Egypt's Orascom Telecom may seek international arbitration to end a dispute with Algeria that is holding up its US$6.6 billion plan to sell assets to Russia's Vimpelcom.
Uncertainty over Orascom Telecom's Algeria-based Djezzy unit–its biggest revenue earner–could sink the US$6.6 billion deal, an outcome which would leave it with heavy debts.
In the letter to Algerian Prime Minister Ahmed Ouyahia and three other senior officials, Orascom Telecom Chairman Naguib Sawiris said he was making his last request to the Algerian government to stop pressuring Djezzy.
He said the unit could not continue doing business unless there was an immediate resolution to the row–which centres around tax claims and allegations of currency violations. Orascom had already incurred billions of dollars in losses, Sawiris added.
Orascom Telecom has reluctantly agreed to negotiations with the Algerian government, which says it wants to nationalize Djezzy.
But Sawiris said it was increasingly unlikely Algeria would pay a fair price–something he said he would not accept.
"We are concerned that we will be left with no choice but to seek redress through international arbitration proceedings," said the letter, which was dated 2 November.

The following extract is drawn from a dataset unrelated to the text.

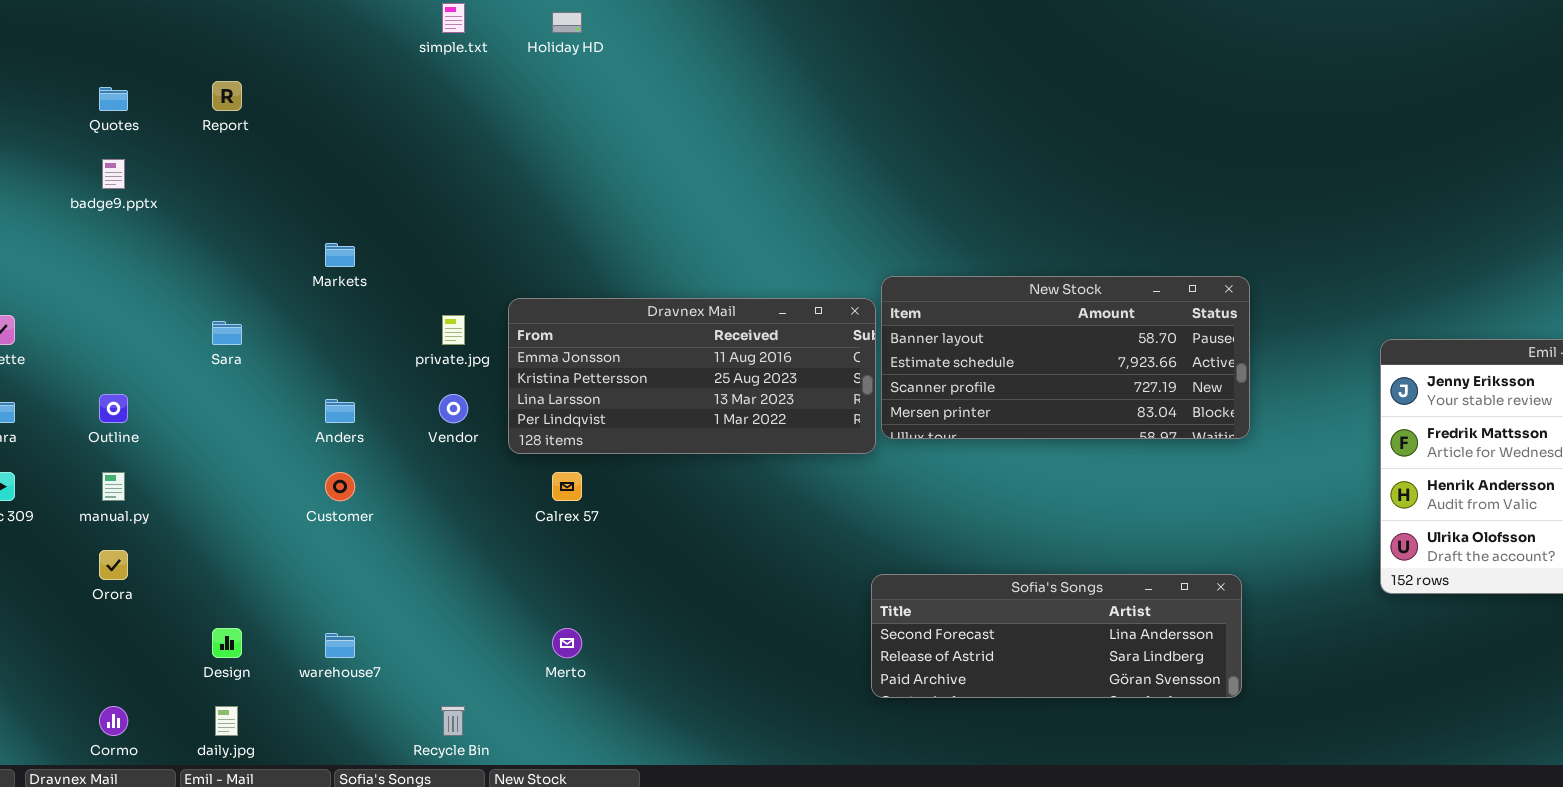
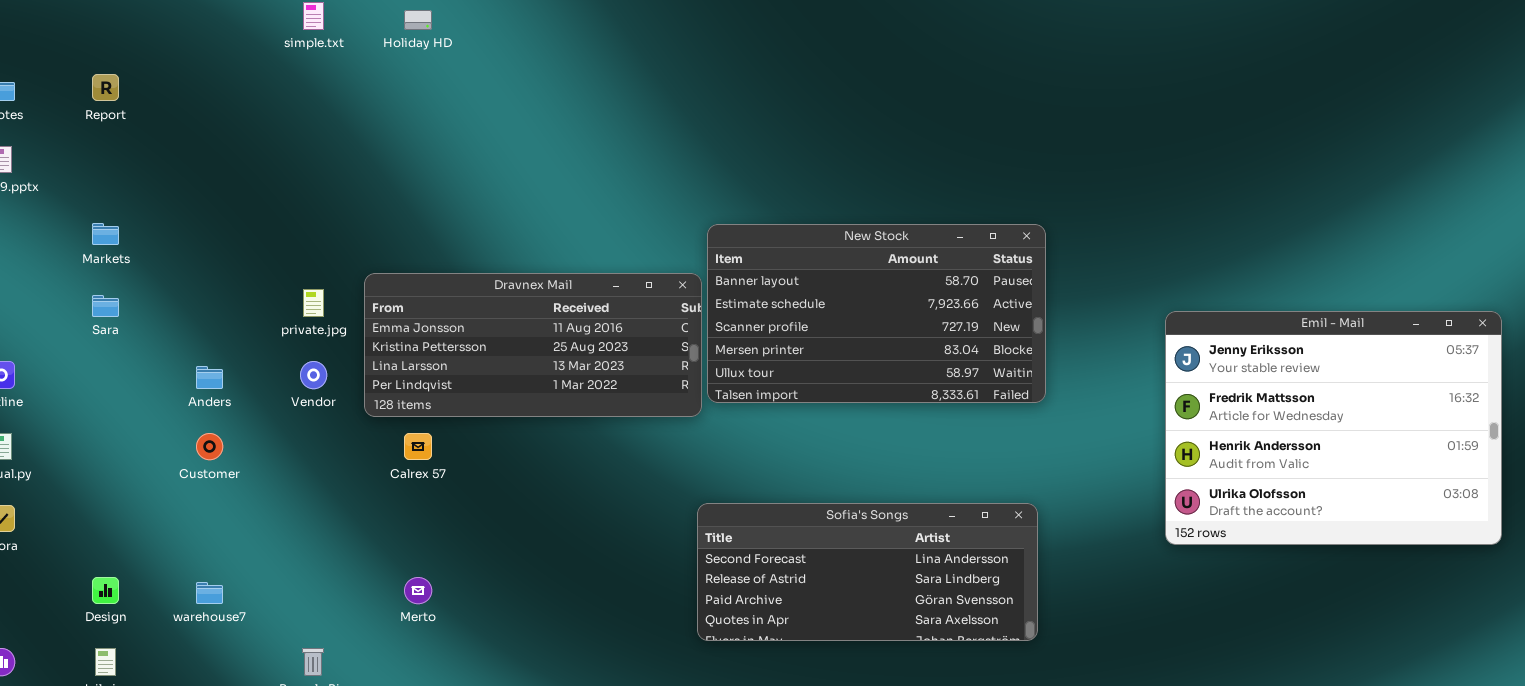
Markets: [325,243,355,267] -> [92,223,119,245], moved
New Stock: [881,276,1250,439] -> [707,224,1046,403], resized
Sofia's Songs: [871,574,1242,698] -> [697,503,1038,641], resized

Banking sources said that the Algerian government had said privately it would pay around US$2.5 billion for Djezzy, while Sawiris has made public reference to a previous US$7.8 billion offer for Djezzy from South Africa's MTN.
Analysts say Sawiris may consider selling off Orascom's assets piecemeal if the talks fall apart and a favorable resolution to Algeria cannot be found.
Algerian officials have said that all back-tax claims and other demands against Djezzy have been in accordance with the law, and that Algerian legislation gives it the right to nationalize the unit.